Amy Gale
Dealers & Artists
Writing Samples
Alastair Crawford Brings his Collection of Antique Silver to
Nantucket
Cape Cod & Islands Home (Summer 2008)
Many people take work with them when they go away during the summer. On holiday flights, overhead bins are
filled not only with swimsuits and beach towels, but laptops and briefcases.
Alastair Crawford is even more ambitious. He opened a store at his favorite vacation spot. On Nantucket, at 3
Old South Wharf, he sells the same range of wares that made his reputation in New York as a dealer of 20th-
century silver.
This May, when he and his wife Caroline and their children arrive for the annual sojourn, there will be less time
for the beach and sailing.
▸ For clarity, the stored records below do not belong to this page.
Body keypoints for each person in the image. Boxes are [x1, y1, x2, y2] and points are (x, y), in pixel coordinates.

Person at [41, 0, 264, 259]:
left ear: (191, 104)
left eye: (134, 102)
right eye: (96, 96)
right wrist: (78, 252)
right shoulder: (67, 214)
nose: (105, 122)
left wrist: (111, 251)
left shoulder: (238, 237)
Like many families, they will settle into their summer rental, and then Crawford will
set off for work.
Everything he sells was made by Georg Jensen, the Danish smithy that was founded in 1904. Most famous are
the pieces designed by Jensen himself, whose work drew on the influences of Art Nouveau and Art Deco.
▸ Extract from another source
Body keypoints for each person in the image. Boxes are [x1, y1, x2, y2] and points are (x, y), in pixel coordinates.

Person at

Crawford emphasizes that while he sells the production of one company, it is, nonetheless, one that has
employed close to a hundred designers. Not to be overlooked are the mid-century greats. Henning Koppel, for
example, was a sculptor who bedeviled craftsmen with his spare, unornamented vessels.
Another designer Crawford admires is Vivianna Torun Bülow-Hübe. A beautiful and intelligent woman, she
lived in France during the 1950s and ’60s, where she was friends with Picasso. She spent the ’70s in Cold War
Germany, before moving on to Indonesia. “I love the story of this cool, cool lady who designed jewelry for
Brigitte Bardot and Billy Holiday.”
Scottish-born Crawford had been dealing in silver for more than twenty-five years, when he opened his New
York store in 2005. The decision to sell Jensen and only Jensen reflected the intensifying interest in Modern silver.
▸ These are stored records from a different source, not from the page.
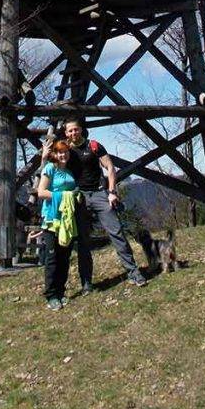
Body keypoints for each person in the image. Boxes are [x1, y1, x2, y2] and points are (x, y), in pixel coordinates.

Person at [43, 116, 146, 292]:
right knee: (83, 242)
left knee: (116, 232)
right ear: (66, 133)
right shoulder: (66, 149)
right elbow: (51, 169)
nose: (73, 133)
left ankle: (133, 272)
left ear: (81, 129)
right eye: (70, 130)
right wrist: (44, 157)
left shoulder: (94, 145)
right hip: (79, 197)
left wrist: (112, 192)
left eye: (76, 129)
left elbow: (110, 168)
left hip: (99, 194)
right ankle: (86, 283)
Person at [37, 139, 79, 310]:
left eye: (65, 152)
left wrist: (74, 194)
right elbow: (41, 192)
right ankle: (51, 295)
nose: (63, 155)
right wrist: (65, 195)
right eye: (60, 152)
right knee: (52, 258)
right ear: (55, 154)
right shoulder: (50, 168)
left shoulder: (69, 171)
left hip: (67, 219)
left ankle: (60, 292)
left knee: (64, 257)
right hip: (52, 219)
The field, in recent years, has been the subject of a few influential exhibitions, and Jensen pieces, in particular,
have been breaking auction records.
At the same time, he points out that Americans have a tradition of appreciation for Georg Jensen. The Danish
firm opened a New York store, in 1924, that was a popular destination for collectors with advanced tastes.
After the horrors of World War II, Americans were again free to travel abroad. The ocean liners docking in
Copenhagen contained precious cargo in the form of dollar-laden Yanks, who headed straight to the source: the
flagship Jensen store. Crawford has had contact with the old salesmen who recall, nostalgically, the throngs of
postwar buyers.
There was no need to disembark, though, because the best ships, like the Queen Mary, had a Jensen boutique.
Wherever the cultivated rich got together, Jensen wares were sold.
Accident and lack of purpose are at the origin of Crawford’s career as a dealer. His manifest success,
notwithstanding, he still thinks of himself as the family black sheep. As a young man, he broke with a centuries-
old tradition by not joining the Royal Navy. And although many relations had traveled for military and imperial
reasons, he was the first to live “down there” (that is, in England).
It was in London, where he moved after dropping out of college (another black mark) that he got mixed up in the
antiques trade. “I met a guy in a pub,” the story begins, unpromisingly, “and he gave me some silver to sell.”
Crawford took a box of cups and plates to the flea market at Portobello Road, where he hawked every piece. The
vendor was so impressed, that he supplied Crawford with more wares.
After six months, Crawford set out as an independent dealer. It was all a bit off the cuff, working in the antiques
trade. Most sales were to other London dealers. He made frequent excursions to the country on his motorbike,
where he stocked up at estate auctions and rural shops.
On one occasion, during the trek back to London, the day’s haul fell of the back of the bike. The police contacted
him with a “good news-bad news” announcement. A driver found the silver in the road—but only after he had
run over it with a bus.
Much has changed since the long ago late 1970s. It was not a time of high-flying prosperity in Great Britain, and
the squalor and pessimism of those years are in flagrant contrast with the boundless riches of today’s financial
capitals.
Transformed, too, is the art market, which has shifted from dealer-to-dealer sales to a retail business. The
emergence of the fastidious collector is a related development. “People want only the best. The second tier pieces
are selling for less than they did twenty years ago,” Crawford observes.
Online shopping is the culmination of these trends. Thanks to his website, Crawford gets more inquiries from
collectors overseas than in the United States. Nonetheless, he is wary of the “put in basket” dimension, which
reduces buying a century-old hand-tooled brooch to the level of ordering more computer paper.
Hence he made the decision to open another store. While his New York quarters comprise a fourth floor
storefront overlooking Madison Avenue, the Nantucket venue is on the marina. Collectors drift on and off the
island throughout the season. “They’re relaxed, in a good mood, and they have time to drop by and talk.” And
he has a potent sales tool in the form of Divot, a Norwich terrier, whose frisks and capers pacify bored children
and parsimonious husbands.
Besides, he says, “New York is empty in August.” Of course, he does not mean that, literally. Thousands flock to
the Big Apple every summer. But visitors willing to drop $10,000 on a tea service are scarce. Many, in fact, are on
Nantucket. Alastair Crawford will be there, too, from Memorial Day to Labor Day.